TEXT EXCERPT |
=== Begin Enclosure ===
Fill in any date gaps so that every county has a row for every date.

In [59]:
backfilled_county_df = (
    county_df.set_index(["county", "date"])
    .unstack("county")
    .fillna(0)
    .stack("county")
    .reset_index()
)

Calculate the rolling change in each county.

In [60]:
chronological_county_df = backfilled_county_df.sort_values(["county", "date"])

Calculate the daily change in each county.

In [61]:
chronological_county_df["new_confirmed_cases"] = chronological_county_df.groupby(
    "county"
).confirmed_cases.diff()

Let's chill that out as a seven-day average.

In [62]:
chronological_county_df["new_confirmed_cases_rolling_average"] = (
    chronological_county_df.groupby("county")
    .new_confirmed_cases.rolling(7)
    .mean()
    .droplevel(0)
)

Make the chart.

In [63]:
alt.Chart(chronological_county_df, title="New cases by day").mark_rect(
    stroke=None
).encode(
    x=alt.X(
        "date:O", axis=alt.Axis(ticks=False, grid=False, labels=False,), title=None
    ),
    y=alt.Y(
        "county:N",
        title="County",
        axis=alt.Axis(ticks=False, grid=False, labelPadding=5),
    ),
    color=alt.Color(
        "new_confirmed_cases_rolling_average:Q",
        scale=alt.Scale(
            type="threshold", domain=[0, 3, 10, 25, 50, 100, 500], scheme="blues"
        ),
        title="New cases (7-day average)",
    ),
).properties(
    height=800
)

## Chart new cases and deaths

Calculate the number of new cases each day using panda's [diff](https://pandas.pydata.org/pandas-docs/stable/reference/api/pandas.DataFrame.diff.html) method.

In [64]:
state_df["new_confirmed_cases"] = state_df.confirmed_cases.diff()

Do the same for deaths

In [65]:
state_df["new_deaths"] = state_df.deaths.diff()
=== End Enclosure ===
RECORD EXCERPTS |
=== Begin Enclosure ===
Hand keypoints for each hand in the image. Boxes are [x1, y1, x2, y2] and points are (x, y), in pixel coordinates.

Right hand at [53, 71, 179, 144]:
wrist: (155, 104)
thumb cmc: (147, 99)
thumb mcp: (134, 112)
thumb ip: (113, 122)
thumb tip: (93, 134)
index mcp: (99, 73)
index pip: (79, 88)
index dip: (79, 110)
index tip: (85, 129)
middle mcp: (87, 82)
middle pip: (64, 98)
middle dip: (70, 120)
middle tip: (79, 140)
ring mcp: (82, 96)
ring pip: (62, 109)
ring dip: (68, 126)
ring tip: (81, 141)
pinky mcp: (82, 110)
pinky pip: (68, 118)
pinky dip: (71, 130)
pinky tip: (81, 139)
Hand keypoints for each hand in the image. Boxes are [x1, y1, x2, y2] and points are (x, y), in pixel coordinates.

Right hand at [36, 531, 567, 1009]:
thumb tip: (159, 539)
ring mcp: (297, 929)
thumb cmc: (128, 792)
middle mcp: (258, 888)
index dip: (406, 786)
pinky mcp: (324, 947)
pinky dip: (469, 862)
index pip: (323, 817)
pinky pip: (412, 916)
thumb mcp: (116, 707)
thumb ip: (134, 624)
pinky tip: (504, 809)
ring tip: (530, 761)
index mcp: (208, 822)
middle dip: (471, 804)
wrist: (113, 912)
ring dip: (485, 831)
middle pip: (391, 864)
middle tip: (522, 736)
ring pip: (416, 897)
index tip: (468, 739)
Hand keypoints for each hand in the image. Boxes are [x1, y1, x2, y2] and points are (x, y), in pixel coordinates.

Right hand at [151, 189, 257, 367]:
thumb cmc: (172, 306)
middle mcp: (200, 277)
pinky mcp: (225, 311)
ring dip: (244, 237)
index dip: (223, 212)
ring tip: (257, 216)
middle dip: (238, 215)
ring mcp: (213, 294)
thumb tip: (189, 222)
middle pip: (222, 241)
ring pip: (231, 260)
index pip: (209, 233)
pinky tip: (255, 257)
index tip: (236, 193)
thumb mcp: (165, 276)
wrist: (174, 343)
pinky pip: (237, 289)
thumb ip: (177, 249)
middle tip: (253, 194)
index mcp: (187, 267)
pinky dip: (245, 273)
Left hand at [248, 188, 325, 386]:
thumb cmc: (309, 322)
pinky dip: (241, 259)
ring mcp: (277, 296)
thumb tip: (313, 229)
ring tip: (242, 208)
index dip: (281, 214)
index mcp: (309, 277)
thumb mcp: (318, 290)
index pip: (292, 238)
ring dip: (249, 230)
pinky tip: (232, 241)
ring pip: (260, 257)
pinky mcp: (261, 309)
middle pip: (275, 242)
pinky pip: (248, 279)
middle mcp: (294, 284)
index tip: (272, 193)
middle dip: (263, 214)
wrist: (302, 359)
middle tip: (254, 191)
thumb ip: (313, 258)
=== End Enclosure ===
WHAT YOU WILL DO | In the pandas notebook excerpt above, what is the stated purpose of the step that builds backfilled_county_df by unstacking, filling with zero, and restacking? Answer in one to three sentences.

ANSWER AREA | The step fills in any date gaps so that every county has a row for every date.